BEHDİNAN – Hiçbir zaman yalnız değilsiniz! Bizim için en büyük birlik siz özgür savaşan gençlerle birlikte olma birliğidir. Bu yaratılmıştır. Çok iyi inanıyorum ki ben de bu gücümü sizin bu inanmış gençliğinizden alıyorum. Buna inandık ve bununla başardık! Önderlik sizsiniz!”
Başkan APO
Ben diyeyim Mem, siz deyin Zîn; ben diyeyim Derweş û Adule siz deyin varılamayan ülke.
Ben diyeyim ki özgürlüğü içmiş savaşçılar.
Ben diyeyim Gêliye Zilan, siz deyin Dersim’de süngülerin ucuna takılan çocuklarımızın yürekleri.
Ben diyeyim Dehak’ın en faşist yüzü, siz deyin ki Kawa’nın en direnişçi kalbi.
Ben diyeyim ki dinmek bilmeyen Ava Mezin, hırçınlaşan Dicle siz deyin ki Kerbela’nın Zeynep’i, Hasan- Hüseyin’i.

*-*-*

• _Alıştırma yönergesi_
Okuma parçasını son dizesinden sonra, “Ben diyeyim…, siz deyin…” kalıbını koruyarak devam ettirin.

• _Verilen malzeme_
*-*-*

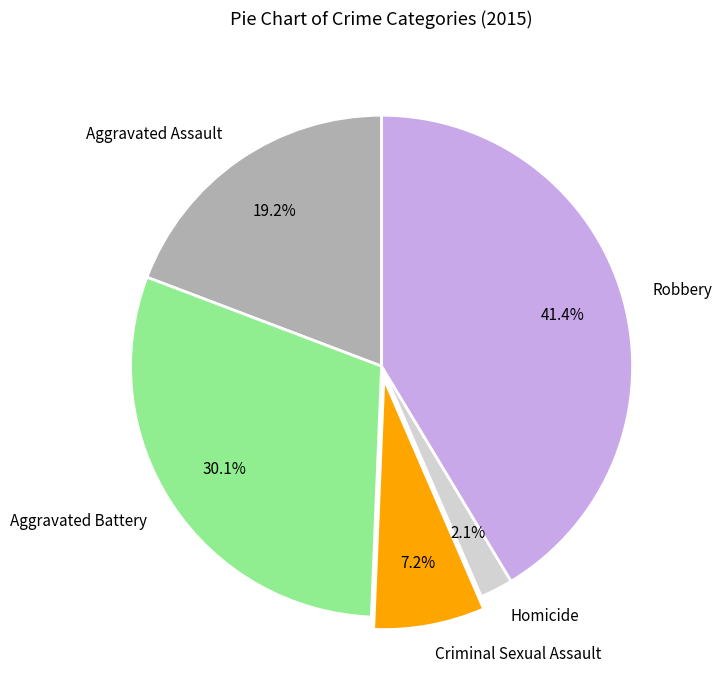

What percentage is the Aggravated Assault slice, to the nearest percent?

19%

*-*-*

• _Alıştırma çıktısı_
Ben diyeyim ki 38 fermanı ve kızıllığın toprakları, siz deyin ki Zarife‘nin duruşu, Besé’nin gözleri, Rındexan’ ın intikamı.
Ben diyeyim ki Kürtler ve Kürdistan, siz deyin ki katliam, direniş, ölüm, serhıldan!
Ben diyeyim ki 92 Cizre, Nısebin, siz deyin ki Berivana Ciziri ve Köpriya Ahmet Kaya!
Ben diyeyim Cizre, siz deyin yanan bedenler, sönmek bilmeyen ateş, durmayan zılgıtlar ve mermiler, direnişe susamış yürekler ve ölümü öldürenler ve yaşama can verenler.
Ben diyeyim Cizre, siz deyin ki direnişin tüm kaleleri, bodrumlar, sokaklar, mevziler, barikatlar, hendekler.
Ben diyeyim ki Cizira Botan, siz deyin Axin, Harun, Faraşin, Sidar, Nuda, Sozdar, Serdem, Jiyan, Şerker.
Ben diyeyim ateşin en yoldaşça olanı, siz deyin tarihe sayfa geçirenler.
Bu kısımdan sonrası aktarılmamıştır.